Maybe we need a similar solution for  nogc.

"bearophile" <bearophileHUGS lycos.com> writes:

Meta:

 let ratio = try!(div(x, y));

 becomes

 let ratio = match div(x, y)
 {
     Ok(val) => val,
     Err(msg) => { return Err; }
 }

 Maybe we need a similar solution for  nogc.

Related:
https://d.puremagic.com/issues/show_bug.cgi?id=6840

Bye,
bearophile

"monarch_dodra" <monarchdodra gmail.com> writes:

On Tuesday, 9 September 2014 at 07:05:22 UTC, bearophile wrote:
 Meta:

 let ratio = try!(div(x, y));

 becomes

 let ratio = match div(x, y)
 {
    Ok(val) => val,
    Err(msg) => { return Err; }
 }

 Maybe we need a similar solution for  nogc.

 Related:
 https://d.puremagic.com/issues/show_bug.cgi?id=6840

 Bye,
 bearophile

These are interesting, but they revolve more around avoiding the 
Exception altogether, rather than finding a solution to using 
exceptions in  nogc.
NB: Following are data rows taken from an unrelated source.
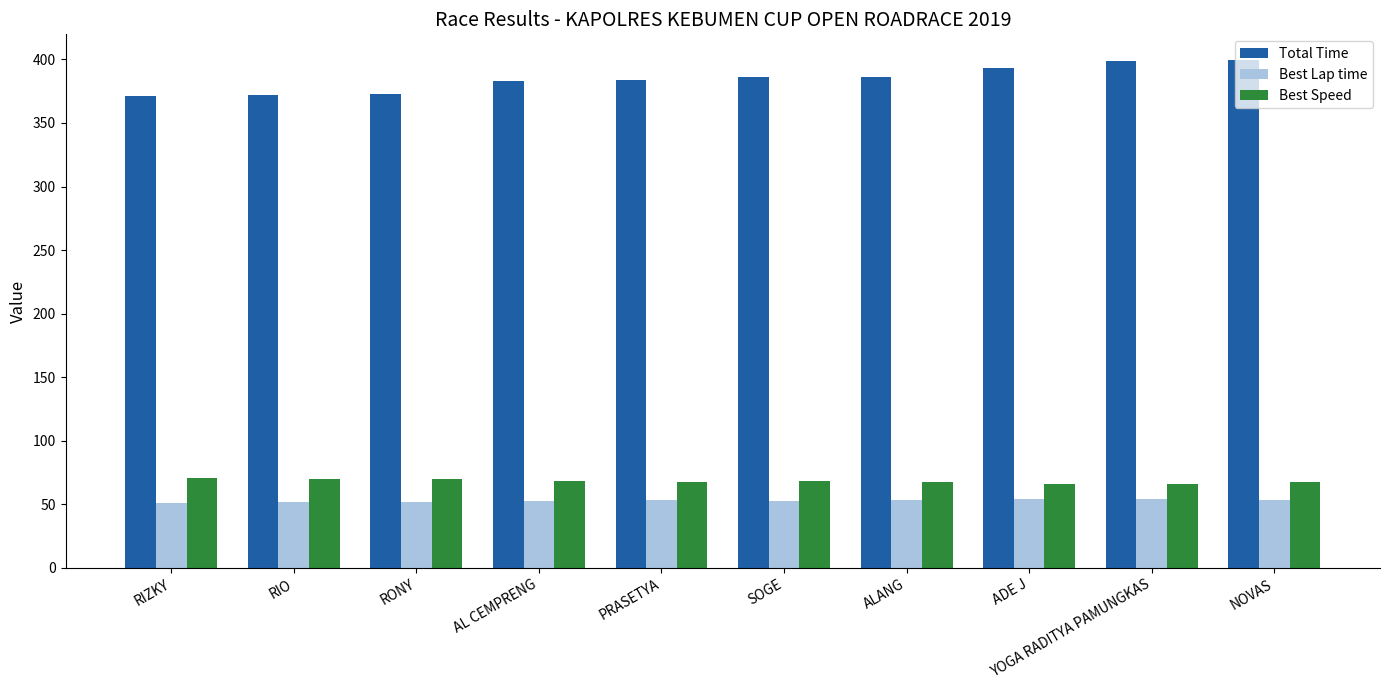

What is the highest value of the Best Speed series?

70.5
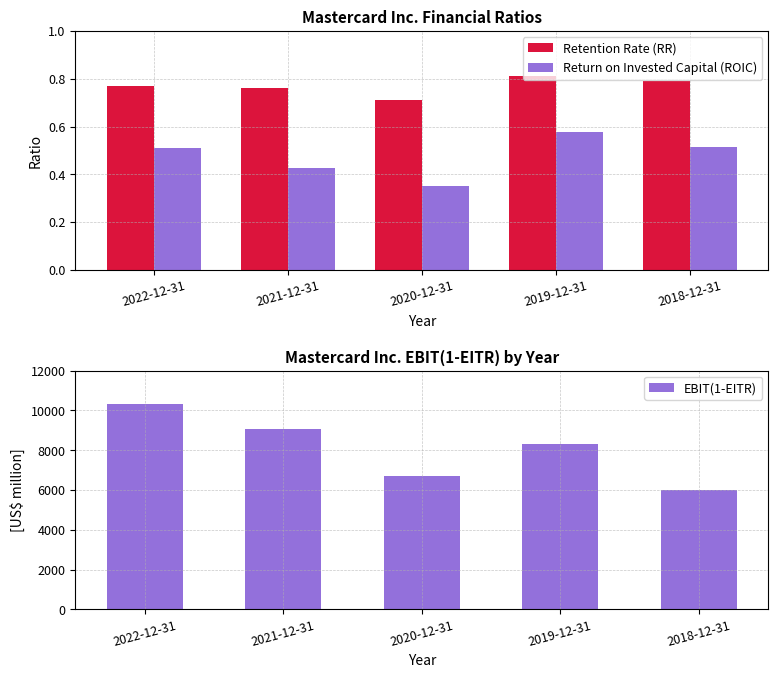

True or false: EBIT(1-EITR) has a value of 10328.0 at 2022-12-31.

True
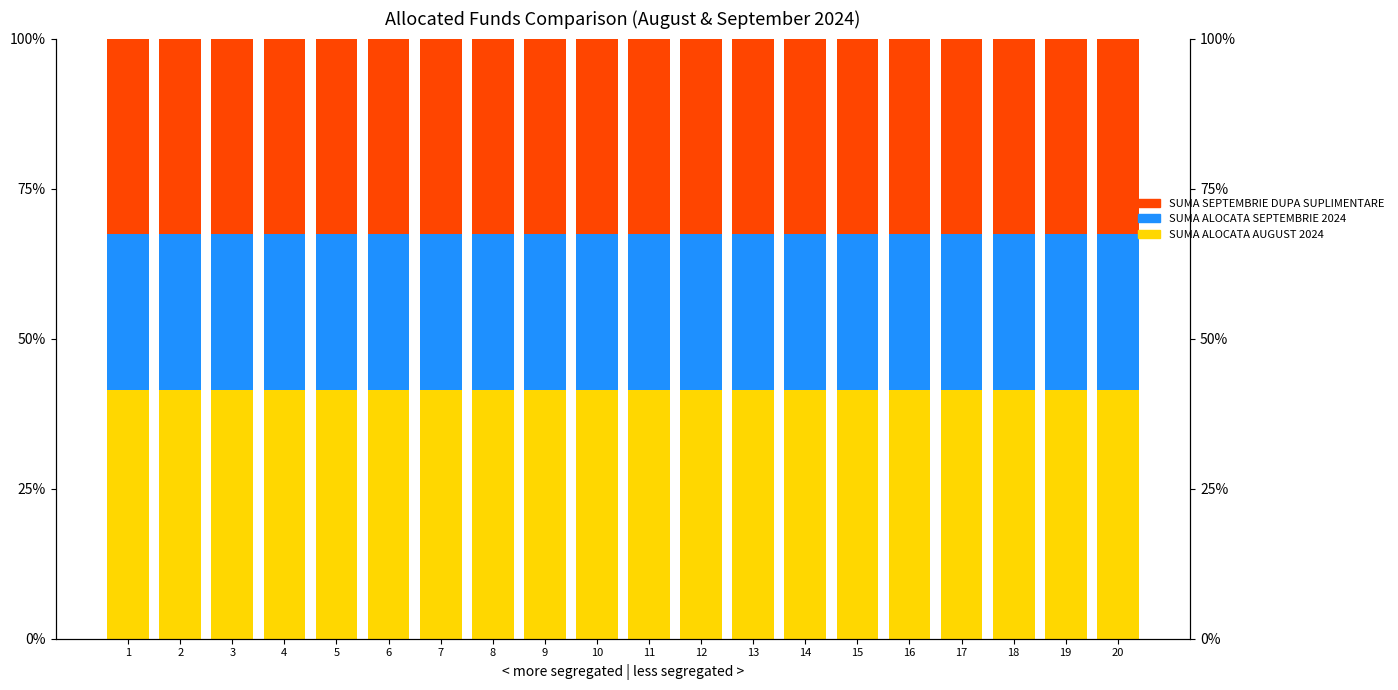

How many categories are shown in the chart?

20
In particular, these are pretty imperative 
solutions which (afaik) woulnd't work with 
constructors/destructors.

"Jakob Ovrum" <jakobovrum gmail.com> writes:

On Monday, 8 September 2014 at 15:55:53 UTC, monarch_dodra wrote:
 A particularly relevant example of this issue is `RefCounted`: 
 This struct uses malloc to ref count an object, give a 
 deterministic life cycle, and avoid the GC. Yet, since malloc 
 can fail, it does this:
 _store = cast(Impl*) enforce(malloc(Impl.sizeof));
 Can you see the issue? This object which specifically avoids 
 using the GC, end up NOT being  nogc.

Although it's tangential to the issue at large, this particular 
code is wrong anyway. It should be using `onOutOfMemoryError` 
(which should be  nogc), otherwise the allocation of the 
exception is likely to fail just as `malloc` did.